See, NYC has insane cost to owning your own car. And fantastic public transit that nearly always gets you there significantly faster. Plus a ton of cabs and ubers if you really want to be in a car.

And yet nearly 50% of the population own at least 1 car.


So this has me with a lot of trouble buying the idea 9 out of 10 folks in all the other places it's much easier and cheaper to own your own car will just stop owning cars nationwide with robotaxis.


The only thing on your list I find likely is a fair # of 2-3 car households might drop down to 1 or 2 (depending on needs and household size)

I certainly expect RTs, once common, safe, and easily available everywhere, to replace individually owned cars better than 1:1, but find all these 5:1 or 10:1 ratios pretty unrealistic...


I'd like to think this is Elon sandbagging

Really? After that earnings call we're STILL on the "ELON IS SANDBAGGING STUFF" theme?

What, that folks have claimed he was sandbagging on in the last 2 years turned out to be right?

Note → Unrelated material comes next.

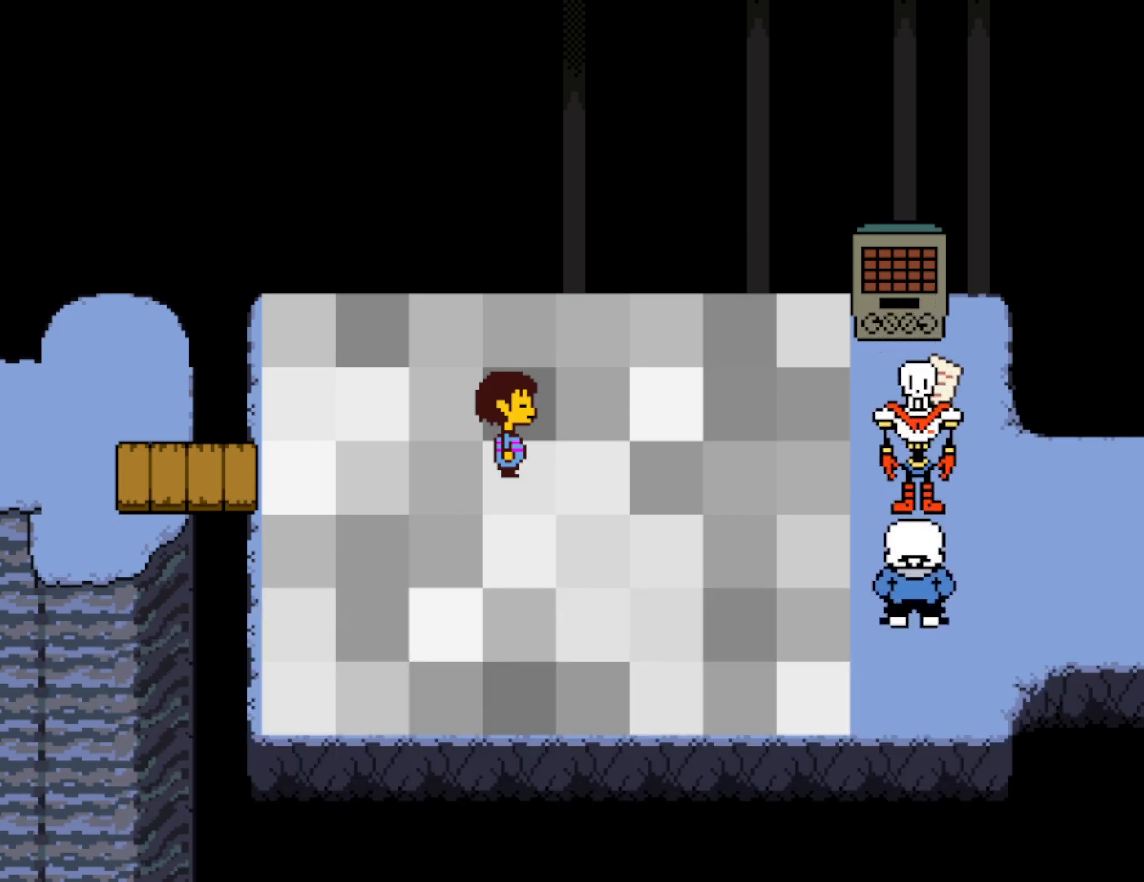
{"keys": ["right"], "events": [[17, "z", "down"], [50, "x", "down"], [50, "z", "up"], [67, "shift", "down"], [133, "x", "up"], [167, "shift", "up"], [217, "z", "down"], [267, "x", "down"], [300, "z", "up"], [350, "x", "up"]]}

Not Austin opening, not Berlin opening, not 4680 in production, not cybertruck production, not 25k car intro, not S/X refresh, not FSD wide rollout... so what?

Is it nothing? Because I'm pretty sure it's nothing.


Elon himself has told us he generally means exactly what he says-

Elon Musk December 21 2021 said:
I try to be very literal, generally you don't need to read between the lines, just read the lines

Yet folks keep insisting OMG 69 degree people chess secret sandbag messages!